Le cofondateur de l'hebdo cherche un partenaire financier capable d'injecter 5 à 6 millions d'euros. Alors que la crise gronde chez Rue89, il explique ne pas regretter l'achat du pure player.

Claude Perdriel prépare sa succession. Celui qui est encore président du directoire du groupe Nouvel Observateur a expliqué au Figaro chercher  "dès maintenant, un ou plusieurs actionnaires qui prennent une partie du capital, majoritaire ou minoritaire, du Nouvel Observateur [le magazine,ndlr]". Ce ou ces partenaires financiers pourraient participer à une augmentation de capital comprise entre 5 et 6 millions d'euros qui devrait permettre au newsmag (qui a perdu 7 millions d'euros en 2013) d'assainir ses finances et de repartir dans une logique d'investissement.

Interrogé sur le profil idéal de cet investisseur, Claure Perdriel a expliqué chercher des personnes "qui puissent garantir l'indépendance éditoriale et la ligne politique sociale-démocrate du journal". Confessant avoir une "grande admiration pour Xavier Niel", il reconnait que le trio Niel-Pigasse-Bergé correspond à sa définition, d'autant qu'un rapprochement entre le Nouvel Obs et le Monde aurait du sens.

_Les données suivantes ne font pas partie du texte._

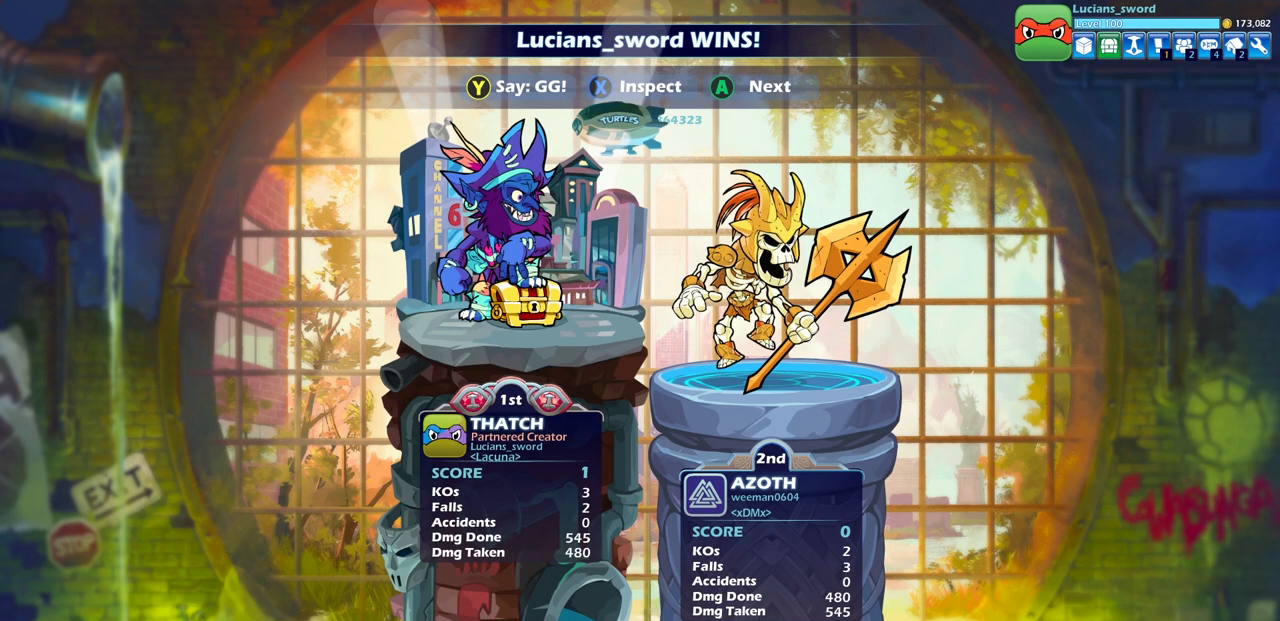
{"buttons": [], "left_stick": "center", "right_stick": "center", "events": []}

Rappelons qu'il avait lui-même concouru au rachat du Monde, il y a trois ans, s'associant à Orange dans cette entreprise mais échouant face au trio.

Se pose également la question du sort de Rue89, le pure player racheté il y a deux ans moyennant 7,5 millions d'euros. Claude Perdriel dit ne pas regretter l'opération, rappelant que "le site perdait de l'argent, il était en péril". Et conscient néanmoins que financièrement, il est évident qu'il n'a pas fait une bonne affaire. Au-delà de la survie de Rue89, l'opération devait également permettre au groupe de Claude Perdriel d'asseoir sa position sur le Web et rivaliser en audience avec des groupes tels que le Monde et le Figaro. Rue89 comptait en effet pour plus de 30% de l'audience Web du groupe au mois d'octobre selon Médiamétrie // Netratings.

Reste que la modification des règles de calcul d'audience imposée par ce dernier, avec l'arrêt du co-branding et de la double marque, a obligé le Nouvel Observateur à faire basculer Rue89 dans la catégorie des "fournisseurs de contenus", avec changement de l'url de la home et du logo. Un passage obligé pour le groupe, sous peine de ne plus pouvoir intégrer l'audience de son pure player. Mais une décision contestée par la rédaction de Rue89 qui vient de voter la grève, refusant de voir le site rétrogradé "au rang d'apporteur de contenus' pour Médiamétrie et sacrifiant l'identité de notre Rue'.